No problem, it was a used bargain anyway, I figured I'd just rebuy it. But I was impatient to finish it and didn't want to wait for delivery. It was published last year, so not necessarily recent enough to be in stores but likely to be found in library collections. Checking the catalog when I got home, I found it available at a local branch of the Chicago Public Library and resolved to do something I'd successfully avoided for 31 years in Chicago: get my library card.
It was kind of a frustrating experience. I was in kind of a mood when I got there and it wasn't helped by the woman at the front desk who spoke instructions in a quiet voice and didn't explain them. Whenever I asked for clarification, she just repeated herself, and when I got frustrated, she made a remark about "some people" to the next person in line. Well, whatever; Big Red told me afterwards that the Edgewater Branch is not the best, so maybe I'll give the one in RP a try.

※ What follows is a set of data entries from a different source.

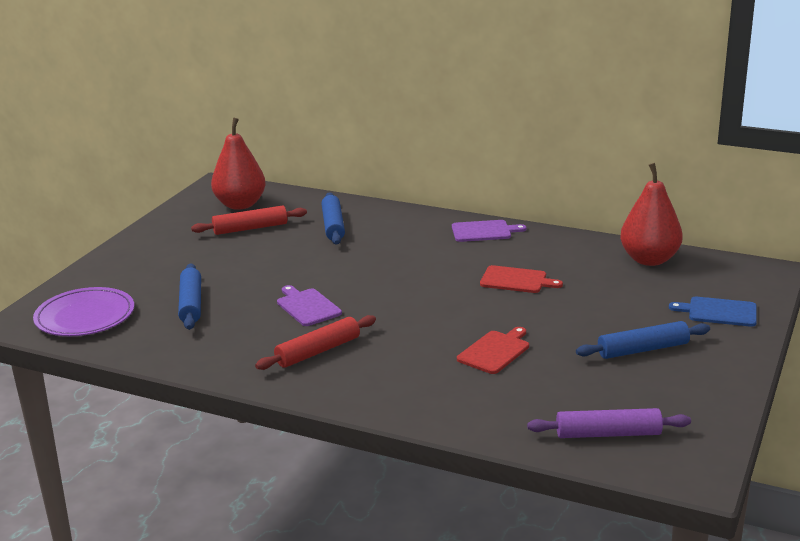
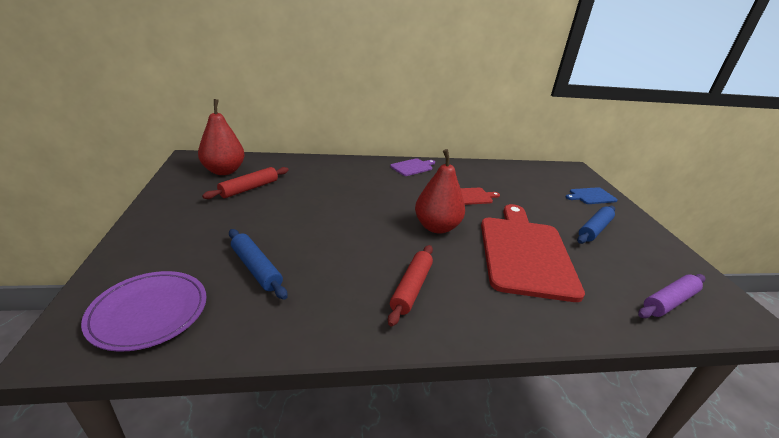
camera: 35 degrees left, 5 degrees up
purple cutting board [277,285,342,326] -> none
blue rolling pin [322,192,345,244] -> none
red cutting board [457,327,529,374] -> red cutting board [481,204,585,302], size x2.29
red pear [620,163,683,266] -> red pear moved to [415,149,465,234]

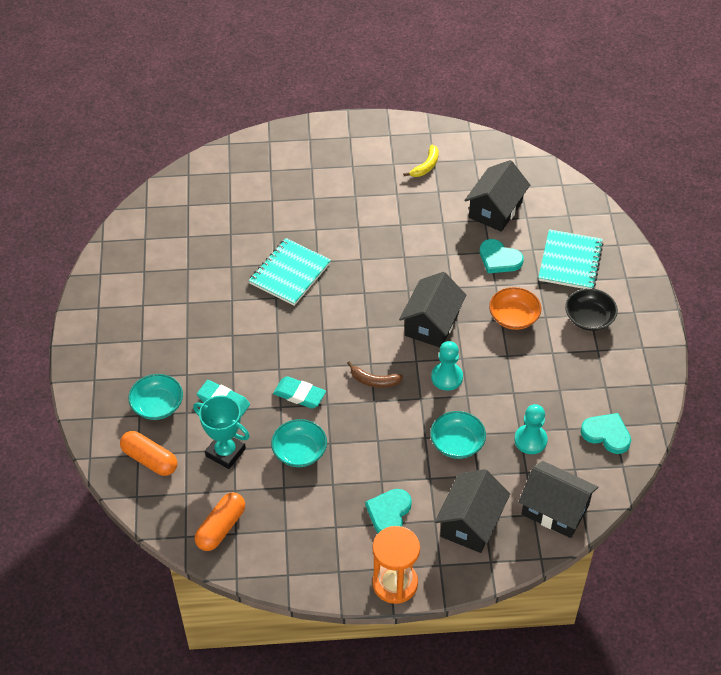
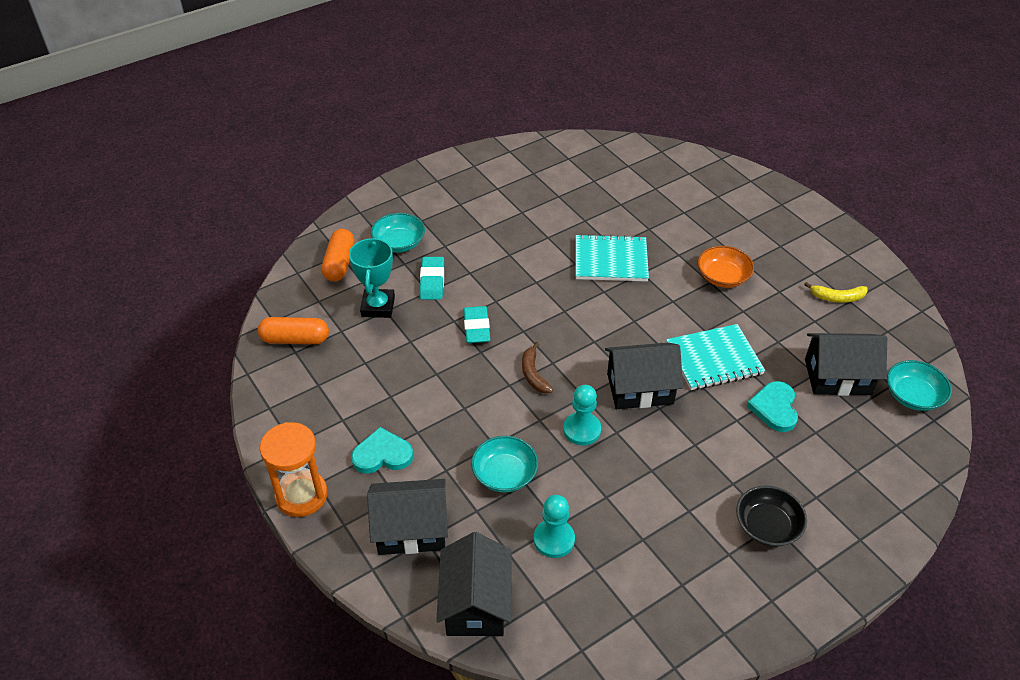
camera: 60 degrees right, 5 degrees down
turquoise bowl [271,419,327,467] -> turquoise bowl moved to [887,360,952,411]
orange bowl [489,287,541,330] -> orange bowl moved to [698,246,754,288]
turquoise notebook [538,229,604,289] -> turquoise notebook moved to [666,324,765,390]
turquoise heart [581,413,631,454] -> none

The book in question was An excess male by Maggie Shen King. I knew nothing about her, but the blurb looked interesting and the story hooked me in. She alternates between several narrators, which I felt was a good technique since it builds sympathy for each one in turn. Moreover, the focus of the novel is on relationship dynamics, so it helps the reader understand the conflicts and miscues which occur between the four main characters.
Set in near-future China, the novel starts out as a domestic drama: Due to the lopsided sex ratio, the State has legalised polyandry and one of the "excess males" seeks to marry a woman with two husbands already. Then, after you're invested in the characters, it pivots to thriller in a way that doesn't feel heavy-handed. The protagonists discover new aspects to themselves, but they don't magically develop any powerful skills they weren't invested with previously.
She also wraps it up nicely. The setting is too dystopian to allow a genuine happy ending, so were left with probably the best that could be expected under the circumstances. Everyone's worse off in some ways, but they've all grown to appreciate each other on a deeper level than before, and King allows us hope that maybe things won't always be so dire.
If there's one thing that left me unsatisfied, it's the world-building. The tech level isn't substantially different than our own even though it's stated that the "excess male" protagonist's fathers were already subject to similar marriage restrictions and rigid matchmaking procedures 40 years earlier, seemingly placing the action about 50 years from now. The technological development just doesn't seem to match the amount of social development that's supposedly taken place.
But that's a small problem. As Le Guin said, even when it's set in the far future, science fiction is really about the present, and King's book is clearly a critique of the PRC and, specifically, their invasive measures of social engineering and surveillance. I also found it interesting how cynical she is about sexism in an East Asian context; despite the fact that their scarcity should give them more bargaining power, women are still depicted as bearing a disproportionate domestic burden.